**ACTIONS TO TAKE**.
• A. From the auditors extract, pull out the passage between "C. Secretarial Auditors" and "to be appointed.", inclusive, copied word for word.
• B. Answer these questions using the auditors extract:
(i) Which firm carried out the Internal Audit?
(ii) In which annexure are the Secretarial Audit Report details of observations and Management's Reply provided?
(iii) Which section of the Companies Act, 2013 is cited regarding cost records?

**SELECTED EXTRACT**.
════════════════
B. Internal Auditors -
During the year under review, M/s. P.C. Jain & Company, Company Secretaries (FRN:
P2016HR051300) carried out the Internal Audit and submitted their report for the Financial
Year 2024-25. The Audit report does not contain any adverse remark / comments /
observations. Therefore, the management is not required to make any comments thereon.
C. Secretarial Auditors -
During the year under review, M/s. P.C. Jain & Company, Company Secretaries (FRN:
P2016HR051300) were appointed as Secretarial Auditors of your Company to conduct a
Secretarial Audit of records and documents of the Company for Financial Year 2024-25. The
Secretarial Audit Report confirms that the Company has complied with the provisions of the
Act, Rules, Regulations and Guidelines. The Secretarial Audit Report details of
observations and Management's Reply thereon is provided in Annexure-II as
an integral part of this Report.
D. Cost Auditors-
As per Section 148 of the Companies Act, 2013, read with the Companies (Cost Records
and Audit) Rules, 2014, the Company was not required to maintain cost records and no cost
auditor was required to be appointed.
19. RISK MANAGEMENT
The Board confirms that there exists a structure in the Company to identify, assess,
evaluate and mitigate various types of risks w.r.t. the operations of the Company. In view
of the Board, none of the elements of any such risk threatens the existence of the
Company.
════════════════
**DATASET EXTRACT**.

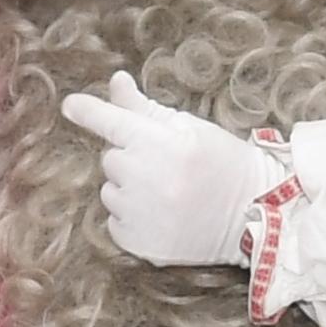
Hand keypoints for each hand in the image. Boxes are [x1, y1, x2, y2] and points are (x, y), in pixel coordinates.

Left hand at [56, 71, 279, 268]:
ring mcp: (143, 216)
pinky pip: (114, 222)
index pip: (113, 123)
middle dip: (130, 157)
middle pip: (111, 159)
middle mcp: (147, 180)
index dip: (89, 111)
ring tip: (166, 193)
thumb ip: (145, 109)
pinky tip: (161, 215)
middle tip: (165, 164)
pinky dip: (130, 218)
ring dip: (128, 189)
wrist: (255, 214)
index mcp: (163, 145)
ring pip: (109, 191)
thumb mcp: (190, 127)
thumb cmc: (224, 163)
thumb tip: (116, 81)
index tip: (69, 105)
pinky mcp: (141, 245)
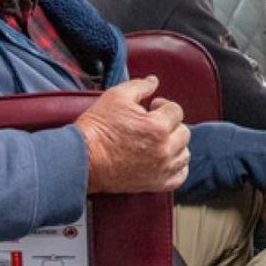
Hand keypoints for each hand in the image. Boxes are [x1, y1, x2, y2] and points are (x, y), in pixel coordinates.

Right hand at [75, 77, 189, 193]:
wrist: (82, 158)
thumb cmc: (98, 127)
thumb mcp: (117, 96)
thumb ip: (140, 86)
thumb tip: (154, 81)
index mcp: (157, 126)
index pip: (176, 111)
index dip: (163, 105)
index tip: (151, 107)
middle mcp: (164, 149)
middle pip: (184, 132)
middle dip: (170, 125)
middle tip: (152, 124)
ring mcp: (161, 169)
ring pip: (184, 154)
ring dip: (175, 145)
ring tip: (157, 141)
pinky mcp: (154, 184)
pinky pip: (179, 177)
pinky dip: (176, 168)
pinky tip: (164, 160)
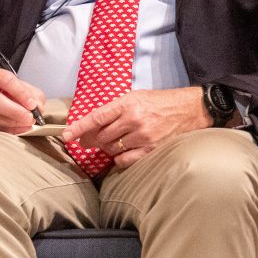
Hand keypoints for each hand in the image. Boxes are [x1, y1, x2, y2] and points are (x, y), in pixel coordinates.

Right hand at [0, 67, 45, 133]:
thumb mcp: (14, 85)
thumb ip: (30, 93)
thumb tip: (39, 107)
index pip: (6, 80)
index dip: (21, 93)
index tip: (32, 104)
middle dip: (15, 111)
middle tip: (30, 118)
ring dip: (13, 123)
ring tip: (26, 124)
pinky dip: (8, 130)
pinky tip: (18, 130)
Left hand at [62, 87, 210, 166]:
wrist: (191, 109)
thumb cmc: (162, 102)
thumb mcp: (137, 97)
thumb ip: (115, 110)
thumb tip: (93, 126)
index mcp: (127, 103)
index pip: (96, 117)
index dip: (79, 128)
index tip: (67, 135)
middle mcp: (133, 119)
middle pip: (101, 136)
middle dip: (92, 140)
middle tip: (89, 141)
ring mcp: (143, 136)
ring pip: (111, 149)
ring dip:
════════════════
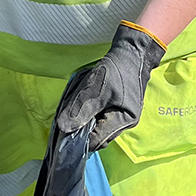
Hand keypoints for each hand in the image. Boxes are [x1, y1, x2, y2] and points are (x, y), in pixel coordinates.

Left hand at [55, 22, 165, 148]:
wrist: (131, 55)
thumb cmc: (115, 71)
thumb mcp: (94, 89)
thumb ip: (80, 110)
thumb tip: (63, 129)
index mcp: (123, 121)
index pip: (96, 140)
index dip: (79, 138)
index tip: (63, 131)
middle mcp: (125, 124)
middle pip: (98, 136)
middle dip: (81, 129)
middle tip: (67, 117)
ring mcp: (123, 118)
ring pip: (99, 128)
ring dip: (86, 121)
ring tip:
════════════════
**COMPLETED EXERCISE**.
• A.
C. Secretarial Auditors -
During the year under review, M/s. P.C. Jain & Company, Company Secretaries (FRN:
P2016HR051300) were appointed as Secretarial Auditors of your Company to conduct a
Secretarial Audit of records and documents of the Company for Financial Year 2024-25. The
Secretarial Audit Report confirms that the Company has complied with the provisions of the
Act, Rules, Regulations and Guidelines. The Secretarial Audit Report details of
observations and Management's Reply thereon is provided in Annexure-II as
an integral part of this Report.
D. Cost Auditors-
As per Section 148 of the Companies Act, 2013, read with the Companies (Cost Records
and Audit) Rules, 2014, the Company was not required to maintain cost records and no cost
auditor was required to be appointed.

• B.
(i) M/s. P.C. Jain & Company, Company Secretaries
(ii) Annexure-II
(iii) Section 148